YOUR ASSIGNMENT
Update every entry below by replacing "x-axis" with "horizontal axis" and leaving all other text unchanged. Leave the pictures out of your answer.

Top of DATA FOR THIS EXERCISE

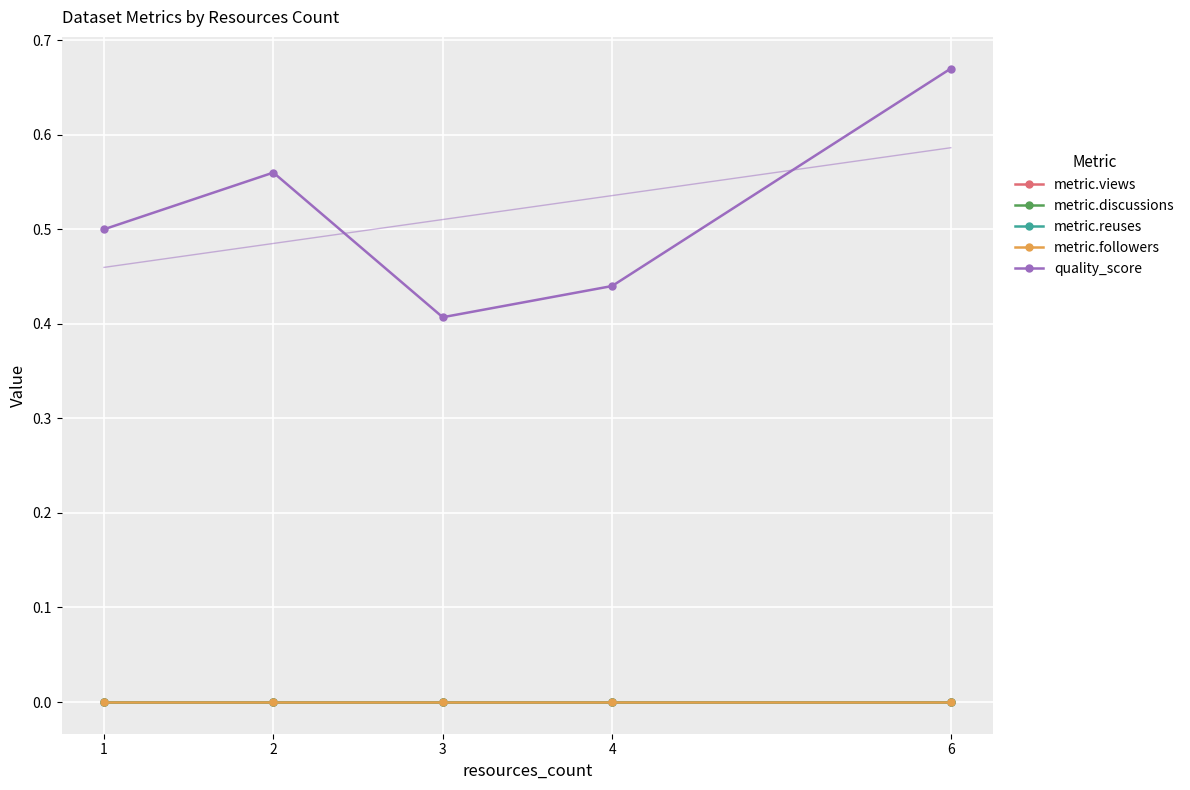

True or false: metric.reuses and quality_score intersect in this chart.

False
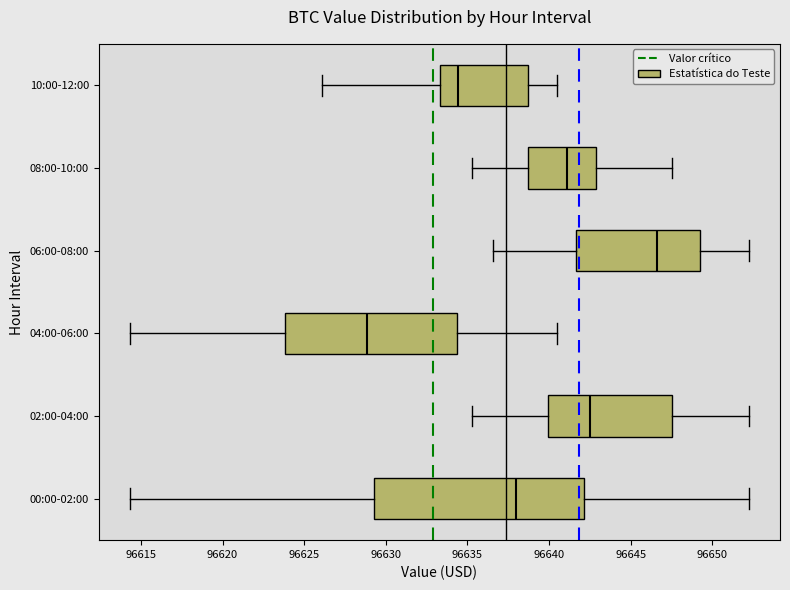

Which box has the furthest to the right median line?

06:00-08:00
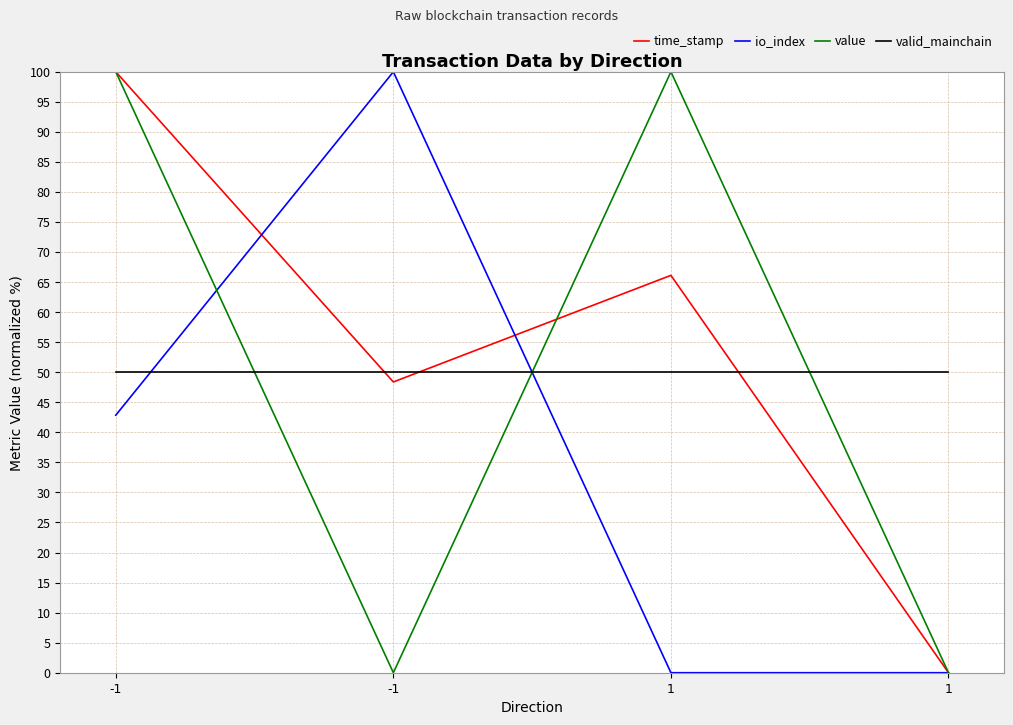

What is the value of the valid_mainchain point at the 4th from the left?

50.0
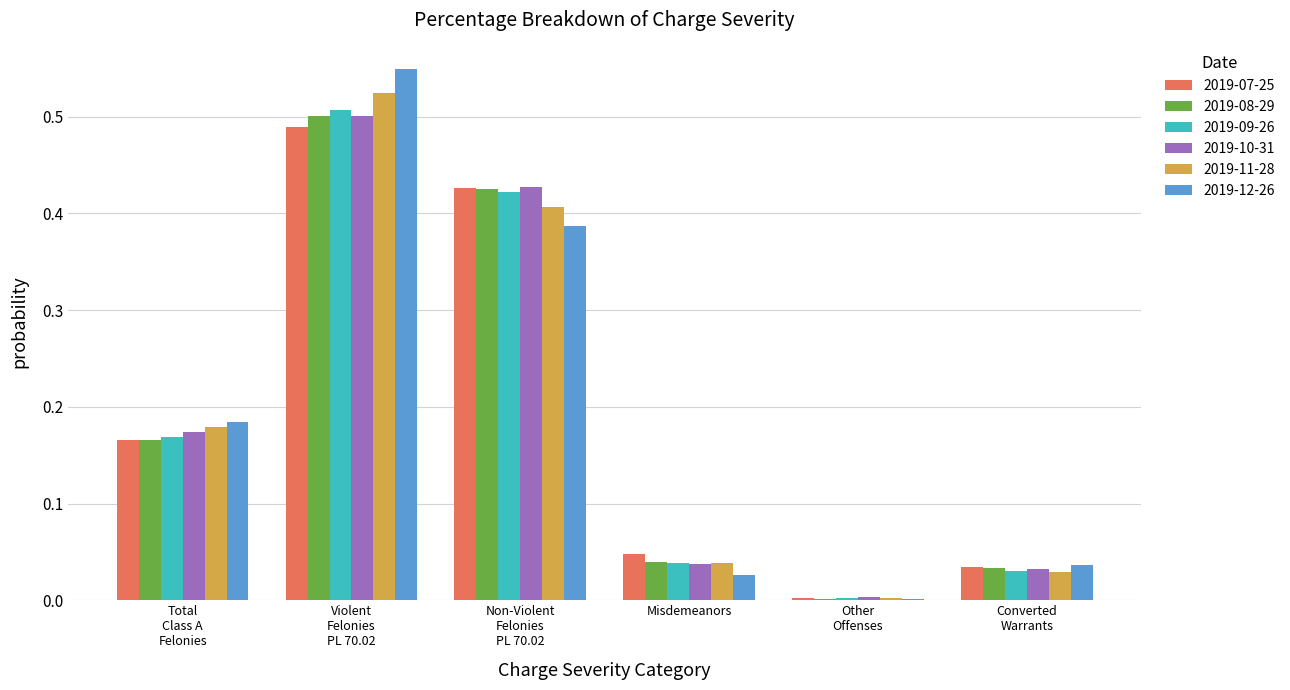

Which series has the largest range (max minus min)?

2019-12-26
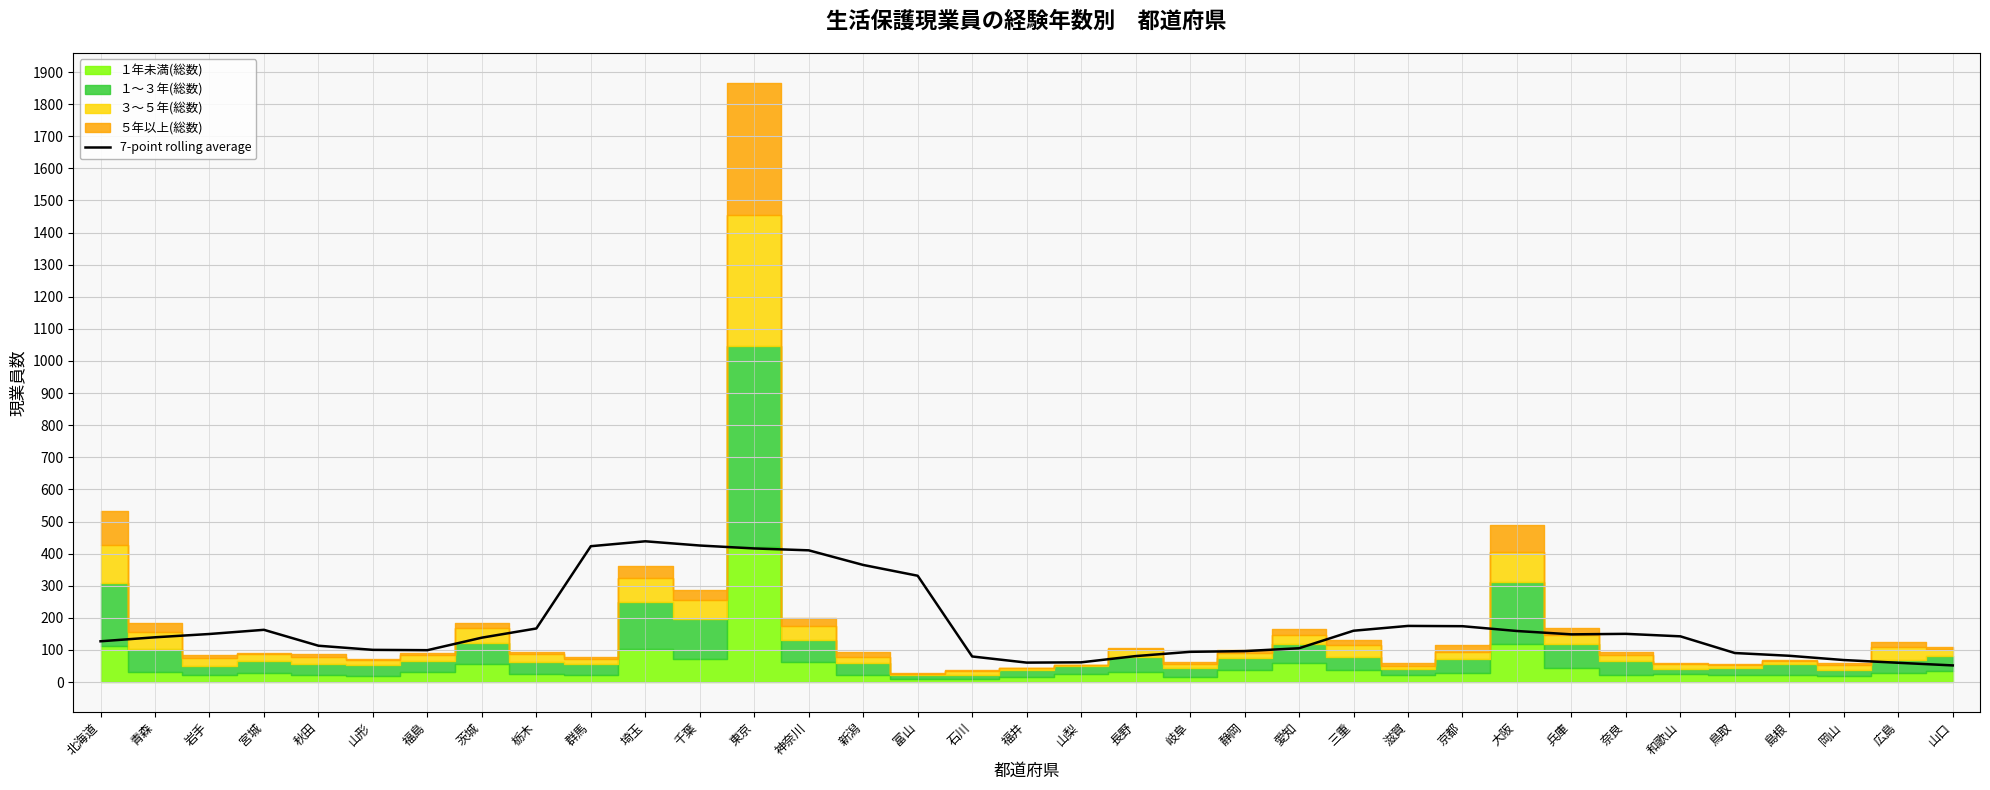

What is the difference between the maximum and minimum values?

386.6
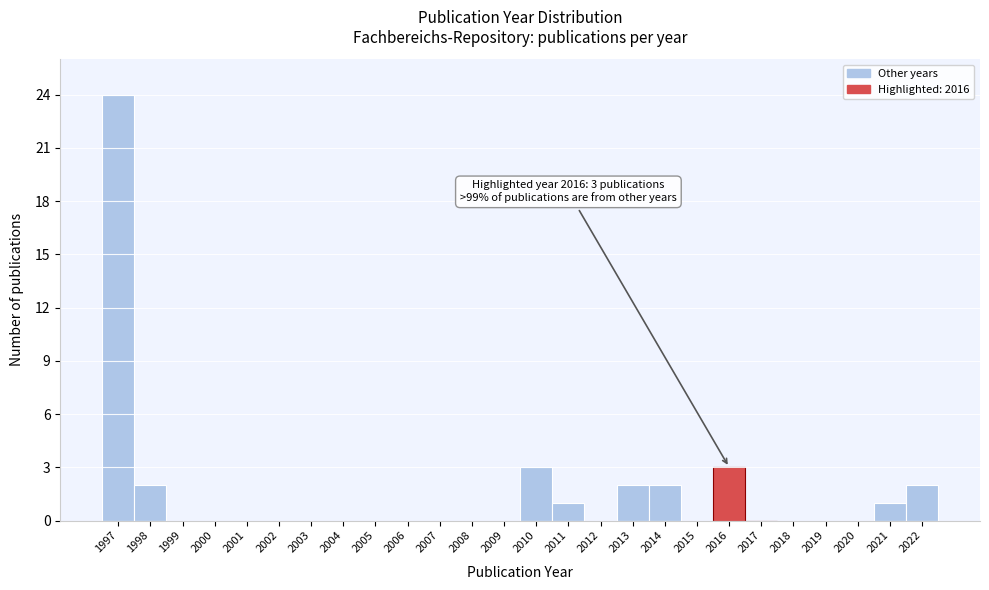

Which range on the x-axis has the tallest bar?

1996.5 to 1997.5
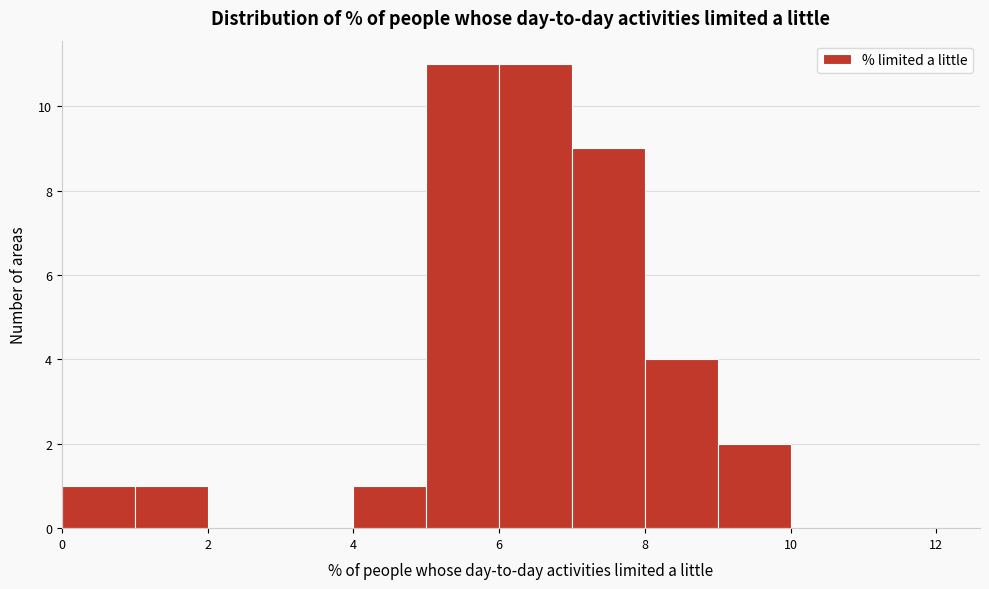

Reading left to right, transcribe this chart: for each bar, give the range it covers on the x-axis and its height. The values are not printed on the chart, so give them approximately, as read against the axis.

0 to 1: 1
1 to 2: 1
2 to 3: 0
3 to 4: 0
4 to 5: 1
5 to 6: 11
6 to 7: 11
7 to 8: 9
8 to 9: 4
9 to 10: 2
10 to 11: 0
11 to 12: 0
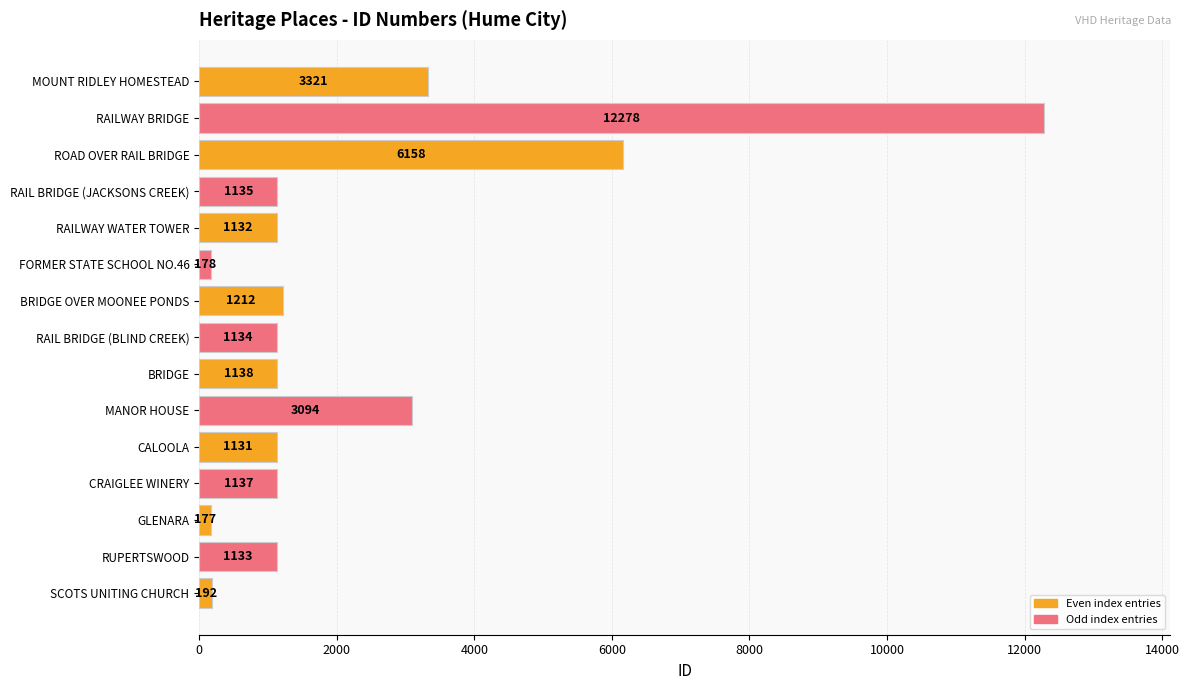

List the labels in order of value, largest first.

RAILWAY BRIDGE, ROAD OVER RAIL BRIDGE, MOUNT RIDLEY HOMESTEAD, MANOR HOUSE, BRIDGE OVER MOONEE PONDS, BRIDGE, CRAIGLEE WINERY, RAIL BRIDGE (JACKSONS CREEK), RAIL BRIDGE (BLIND CREEK), RUPERTSWOOD, RAILWAY WATER TOWER, CALOOLA, SCOTS UNITING CHURCH, FORMER STATE SCHOOL NO.46, GLENARA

Bottom of DATA FOR THIS EXERCISE

ANSWER BOX
True or false: metric.reuses and quality_score intersect in this chart.

False

Which box has the furthest to the right median line?

06:00-08:00

What is the value of the valid_mainchain point at the 4th from the left?

50.0

Which series has the largest range (max minus min)?

2019-12-26

What is the difference between the maximum and minimum values?

386.6

Which range on the horizontal axis has the tallest bar?

1996.5 to 1997.5

Reading left to right, transcribe this chart: for each bar, give the range it covers on the horizontal axis and its height. The values are not printed on the chart, so give them approximately, as read against the axis.

0 to 1: 1
1 to 2: 1
2 to 3: 0
3 to 4: 0
4 to 5: 1
5 to 6: 11
6 to 7: 11
7 to 8: 9
8 to 9: 4
9 to 10: 2
10 to 11: 0
11 to 12: 0

List the labels in order of value, largest first.

RAILWAY BRIDGE, ROAD OVER RAIL BRIDGE, MOUNT RIDLEY HOMESTEAD, MANOR HOUSE, BRIDGE OVER MOONEE PONDS, BRIDGE, CRAIGLEE WINERY, RAIL BRIDGE (JACKSONS CREEK), RAIL BRIDGE (BLIND CREEK), RUPERTSWOOD, RAILWAY WATER TOWER, CALOOLA, SCOTS UNITING CHURCH, FORMER STATE SCHOOL NO.46, GLENARA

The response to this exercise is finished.